• [TASK TO CARRY OUT] Write out the stretch from the start of the items through the line containing "Observed value: 60 bpm" as a numbered list, skipping blank lines. Leave the pictures out.

• [AVAILABLE RECORDS]

------------------------------------------------------------------------

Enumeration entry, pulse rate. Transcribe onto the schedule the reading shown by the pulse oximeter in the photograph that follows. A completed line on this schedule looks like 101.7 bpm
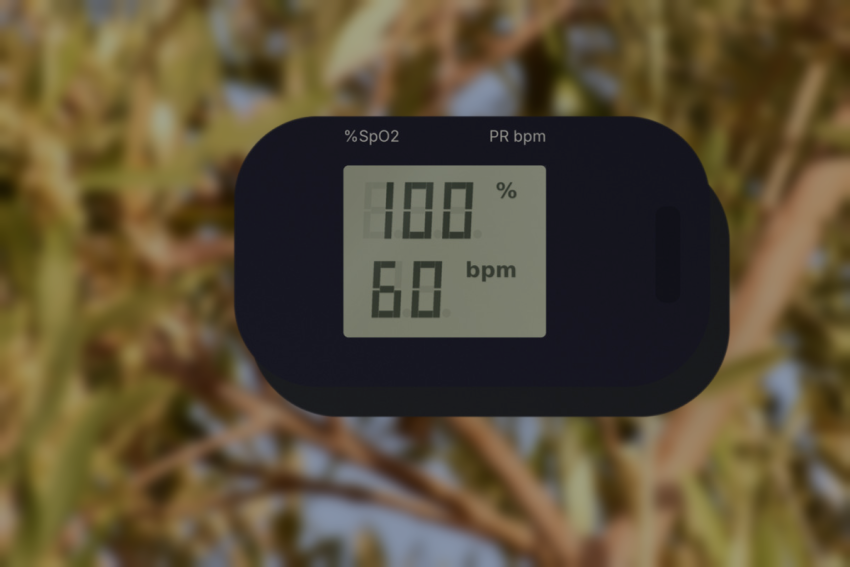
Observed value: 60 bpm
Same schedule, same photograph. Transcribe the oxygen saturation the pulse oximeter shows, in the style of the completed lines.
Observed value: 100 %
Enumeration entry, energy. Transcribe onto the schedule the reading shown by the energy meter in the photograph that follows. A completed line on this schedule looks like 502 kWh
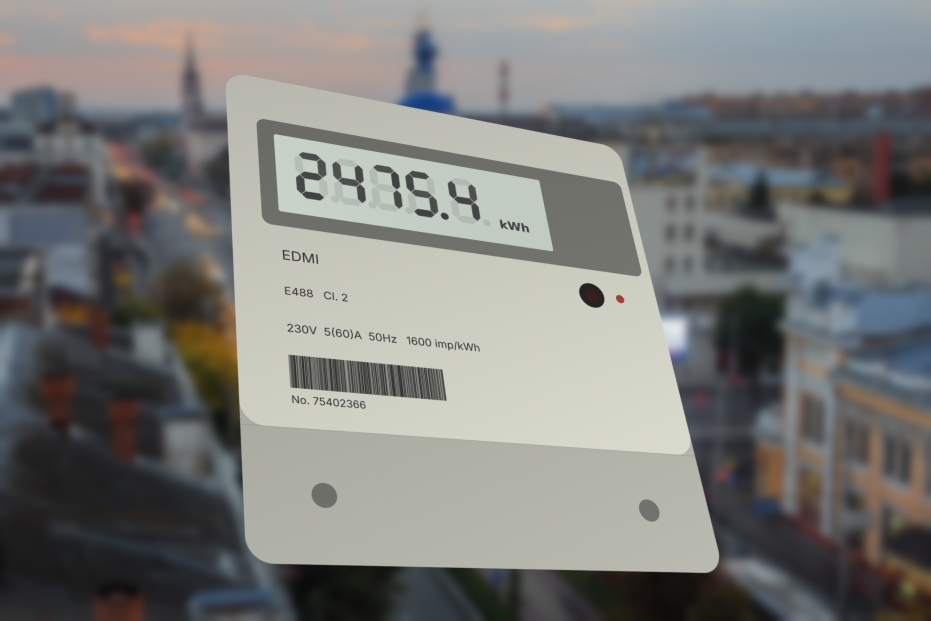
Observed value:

------------------------------------------------------------------------

• [ANSWER SPACE]
1. Enumeration entry, pulse rate. Transcribe onto the schedule the reading shown by the pulse oximeter in the photograph that follows. A completed line on this schedule looks like 101.7 bpm
2. Observed value: 60 bpm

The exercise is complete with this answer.